━━━ SUPPLIED INFORMATION

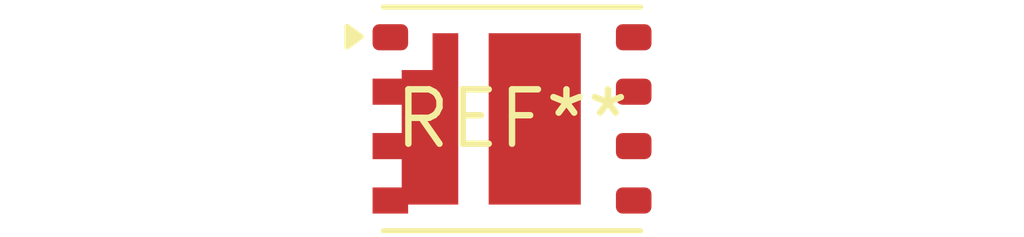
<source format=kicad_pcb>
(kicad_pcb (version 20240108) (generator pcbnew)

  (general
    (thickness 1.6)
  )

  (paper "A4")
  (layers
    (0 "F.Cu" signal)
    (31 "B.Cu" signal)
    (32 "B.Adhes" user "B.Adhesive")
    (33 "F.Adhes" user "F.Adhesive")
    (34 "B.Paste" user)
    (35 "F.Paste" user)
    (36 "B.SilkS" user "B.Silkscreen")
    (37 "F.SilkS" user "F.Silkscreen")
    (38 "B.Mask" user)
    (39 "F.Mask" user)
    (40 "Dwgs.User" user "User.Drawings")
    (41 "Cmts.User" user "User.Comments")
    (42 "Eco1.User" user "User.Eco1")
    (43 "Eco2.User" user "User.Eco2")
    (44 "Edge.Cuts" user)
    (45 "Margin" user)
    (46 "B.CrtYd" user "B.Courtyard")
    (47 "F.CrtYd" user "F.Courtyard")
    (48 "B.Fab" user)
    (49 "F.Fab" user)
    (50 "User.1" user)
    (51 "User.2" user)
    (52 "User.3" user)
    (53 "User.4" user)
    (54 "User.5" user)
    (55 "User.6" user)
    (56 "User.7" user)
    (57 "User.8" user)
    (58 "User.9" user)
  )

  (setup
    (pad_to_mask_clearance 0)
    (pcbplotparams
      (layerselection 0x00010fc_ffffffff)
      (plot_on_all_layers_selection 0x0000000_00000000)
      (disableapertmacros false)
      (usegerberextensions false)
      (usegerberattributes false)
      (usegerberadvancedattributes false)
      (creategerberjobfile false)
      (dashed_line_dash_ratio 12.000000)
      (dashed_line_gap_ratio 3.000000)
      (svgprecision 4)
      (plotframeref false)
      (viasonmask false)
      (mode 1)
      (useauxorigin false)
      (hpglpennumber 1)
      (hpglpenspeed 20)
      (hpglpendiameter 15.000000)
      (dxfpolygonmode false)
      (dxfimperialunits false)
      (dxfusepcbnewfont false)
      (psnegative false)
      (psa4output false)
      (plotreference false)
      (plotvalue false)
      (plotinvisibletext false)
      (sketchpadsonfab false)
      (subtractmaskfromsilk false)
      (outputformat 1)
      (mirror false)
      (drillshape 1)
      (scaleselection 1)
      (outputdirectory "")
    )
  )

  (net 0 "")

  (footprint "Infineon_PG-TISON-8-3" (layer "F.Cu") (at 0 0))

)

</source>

━━━━━━
━━━ SUPPLIED INFORMATION

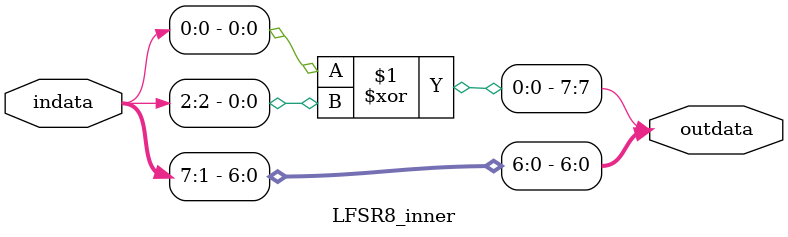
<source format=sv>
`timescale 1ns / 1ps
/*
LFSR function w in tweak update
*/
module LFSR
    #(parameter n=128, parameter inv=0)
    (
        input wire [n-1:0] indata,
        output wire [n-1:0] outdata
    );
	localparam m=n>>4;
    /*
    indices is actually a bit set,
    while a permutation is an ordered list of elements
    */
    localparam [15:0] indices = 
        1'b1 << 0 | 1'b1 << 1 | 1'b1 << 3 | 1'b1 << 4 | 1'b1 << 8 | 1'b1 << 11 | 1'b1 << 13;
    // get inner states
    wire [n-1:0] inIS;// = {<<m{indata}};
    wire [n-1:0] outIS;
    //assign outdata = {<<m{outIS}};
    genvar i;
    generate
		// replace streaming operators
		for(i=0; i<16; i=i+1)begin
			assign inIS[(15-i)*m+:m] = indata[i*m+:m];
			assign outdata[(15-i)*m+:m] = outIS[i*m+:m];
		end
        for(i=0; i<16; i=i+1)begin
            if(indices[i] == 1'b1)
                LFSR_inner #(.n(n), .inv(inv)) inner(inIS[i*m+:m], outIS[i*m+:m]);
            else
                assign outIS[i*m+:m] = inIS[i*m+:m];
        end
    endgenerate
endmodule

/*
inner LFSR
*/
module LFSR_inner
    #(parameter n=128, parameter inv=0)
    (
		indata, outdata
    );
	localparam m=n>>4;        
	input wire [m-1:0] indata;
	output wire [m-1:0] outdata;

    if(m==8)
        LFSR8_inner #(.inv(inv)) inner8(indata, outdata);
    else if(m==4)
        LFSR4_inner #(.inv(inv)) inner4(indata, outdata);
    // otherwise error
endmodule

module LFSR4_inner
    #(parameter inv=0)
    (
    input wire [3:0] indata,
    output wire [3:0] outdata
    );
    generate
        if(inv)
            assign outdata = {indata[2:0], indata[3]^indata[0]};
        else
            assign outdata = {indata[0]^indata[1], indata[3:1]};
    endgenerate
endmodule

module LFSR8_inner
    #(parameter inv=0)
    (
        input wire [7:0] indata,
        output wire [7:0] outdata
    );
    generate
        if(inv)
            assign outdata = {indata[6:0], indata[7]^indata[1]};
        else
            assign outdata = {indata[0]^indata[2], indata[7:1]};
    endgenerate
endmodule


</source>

━━━━━━
━━━ SUPPLIED INFORMATION

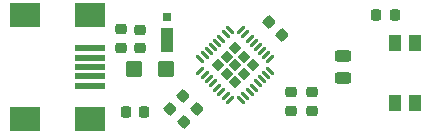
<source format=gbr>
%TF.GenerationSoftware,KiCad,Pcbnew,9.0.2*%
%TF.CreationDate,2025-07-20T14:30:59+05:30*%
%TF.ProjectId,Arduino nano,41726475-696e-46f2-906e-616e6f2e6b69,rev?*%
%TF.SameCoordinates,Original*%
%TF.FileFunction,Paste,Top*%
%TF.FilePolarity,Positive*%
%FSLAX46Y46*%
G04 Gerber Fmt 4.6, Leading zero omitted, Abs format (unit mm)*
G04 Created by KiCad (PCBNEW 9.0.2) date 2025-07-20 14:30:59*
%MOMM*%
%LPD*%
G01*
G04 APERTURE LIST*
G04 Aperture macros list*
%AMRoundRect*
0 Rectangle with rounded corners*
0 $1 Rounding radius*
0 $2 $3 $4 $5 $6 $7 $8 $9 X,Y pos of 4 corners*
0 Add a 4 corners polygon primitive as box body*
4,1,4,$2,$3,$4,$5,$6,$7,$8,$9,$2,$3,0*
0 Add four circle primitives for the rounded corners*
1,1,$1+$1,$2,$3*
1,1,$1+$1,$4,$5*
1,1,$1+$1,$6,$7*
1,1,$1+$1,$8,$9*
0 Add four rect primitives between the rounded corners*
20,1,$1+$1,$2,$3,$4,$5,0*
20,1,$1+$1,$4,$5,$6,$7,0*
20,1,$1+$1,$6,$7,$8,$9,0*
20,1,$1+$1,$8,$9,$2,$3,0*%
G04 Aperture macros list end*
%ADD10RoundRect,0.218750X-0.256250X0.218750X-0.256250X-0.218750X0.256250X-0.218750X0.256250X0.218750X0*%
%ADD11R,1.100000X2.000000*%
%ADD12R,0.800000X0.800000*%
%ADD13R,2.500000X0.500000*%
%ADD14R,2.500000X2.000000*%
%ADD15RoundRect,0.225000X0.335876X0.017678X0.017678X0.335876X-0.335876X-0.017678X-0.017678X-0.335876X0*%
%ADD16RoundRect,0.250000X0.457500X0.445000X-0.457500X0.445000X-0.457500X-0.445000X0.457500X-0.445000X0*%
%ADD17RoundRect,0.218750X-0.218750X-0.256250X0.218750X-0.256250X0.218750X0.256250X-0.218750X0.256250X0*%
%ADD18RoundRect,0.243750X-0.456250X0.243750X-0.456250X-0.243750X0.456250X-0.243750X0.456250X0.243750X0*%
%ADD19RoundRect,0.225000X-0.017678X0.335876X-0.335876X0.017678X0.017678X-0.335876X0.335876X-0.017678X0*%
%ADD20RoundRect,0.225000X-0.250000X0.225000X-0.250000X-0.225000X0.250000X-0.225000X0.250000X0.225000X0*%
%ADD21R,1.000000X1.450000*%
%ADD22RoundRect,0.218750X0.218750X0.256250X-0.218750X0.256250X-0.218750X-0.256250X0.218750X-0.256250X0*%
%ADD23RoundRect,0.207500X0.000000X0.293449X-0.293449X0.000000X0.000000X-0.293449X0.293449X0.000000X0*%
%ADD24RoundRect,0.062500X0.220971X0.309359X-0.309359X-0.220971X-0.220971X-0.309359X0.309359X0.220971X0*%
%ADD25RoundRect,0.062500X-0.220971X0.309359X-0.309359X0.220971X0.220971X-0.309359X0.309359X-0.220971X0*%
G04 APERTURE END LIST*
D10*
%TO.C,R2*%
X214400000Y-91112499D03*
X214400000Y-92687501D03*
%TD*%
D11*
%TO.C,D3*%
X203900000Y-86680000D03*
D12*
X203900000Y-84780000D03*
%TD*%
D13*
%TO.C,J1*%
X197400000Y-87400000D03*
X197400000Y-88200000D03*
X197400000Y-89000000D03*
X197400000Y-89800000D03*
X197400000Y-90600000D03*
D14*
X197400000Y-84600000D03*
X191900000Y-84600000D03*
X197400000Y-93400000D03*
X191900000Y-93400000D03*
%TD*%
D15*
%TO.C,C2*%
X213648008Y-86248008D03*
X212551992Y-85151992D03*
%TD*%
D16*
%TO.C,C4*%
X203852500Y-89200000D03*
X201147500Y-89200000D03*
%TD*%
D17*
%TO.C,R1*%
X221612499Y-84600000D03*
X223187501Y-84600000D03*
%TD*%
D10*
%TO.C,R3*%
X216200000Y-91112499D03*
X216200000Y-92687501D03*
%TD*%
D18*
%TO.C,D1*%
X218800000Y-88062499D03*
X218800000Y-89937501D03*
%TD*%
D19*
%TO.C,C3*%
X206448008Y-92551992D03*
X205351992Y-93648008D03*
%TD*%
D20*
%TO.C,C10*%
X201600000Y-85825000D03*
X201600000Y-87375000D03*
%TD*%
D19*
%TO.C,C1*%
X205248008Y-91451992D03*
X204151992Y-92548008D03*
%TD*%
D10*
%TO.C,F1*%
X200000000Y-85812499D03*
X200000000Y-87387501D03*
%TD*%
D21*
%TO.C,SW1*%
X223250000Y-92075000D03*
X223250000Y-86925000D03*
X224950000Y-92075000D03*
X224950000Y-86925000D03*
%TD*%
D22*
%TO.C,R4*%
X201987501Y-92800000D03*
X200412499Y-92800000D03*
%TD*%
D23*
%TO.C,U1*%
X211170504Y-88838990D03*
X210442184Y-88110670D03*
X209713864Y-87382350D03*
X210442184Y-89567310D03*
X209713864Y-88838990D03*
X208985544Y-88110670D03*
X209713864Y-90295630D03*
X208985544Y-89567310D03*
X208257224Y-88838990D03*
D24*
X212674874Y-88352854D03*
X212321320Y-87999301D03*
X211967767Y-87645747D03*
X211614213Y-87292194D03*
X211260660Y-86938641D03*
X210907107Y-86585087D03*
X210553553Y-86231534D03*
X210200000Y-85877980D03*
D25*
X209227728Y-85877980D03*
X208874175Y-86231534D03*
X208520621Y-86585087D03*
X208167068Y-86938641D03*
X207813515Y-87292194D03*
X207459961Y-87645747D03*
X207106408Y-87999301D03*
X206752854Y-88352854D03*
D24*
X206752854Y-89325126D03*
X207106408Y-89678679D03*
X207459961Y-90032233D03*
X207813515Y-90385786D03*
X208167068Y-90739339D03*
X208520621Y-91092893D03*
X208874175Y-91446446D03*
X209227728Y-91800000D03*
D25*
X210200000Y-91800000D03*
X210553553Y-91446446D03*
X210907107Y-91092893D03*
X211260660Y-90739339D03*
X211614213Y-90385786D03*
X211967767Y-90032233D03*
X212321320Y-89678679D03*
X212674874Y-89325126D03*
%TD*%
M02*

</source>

━━━━━━

Pull out each line of the records holding the string "primitives".

0 Add four circle primitives for the rounded corners*
0 Add four rect primitives between the rounded corners*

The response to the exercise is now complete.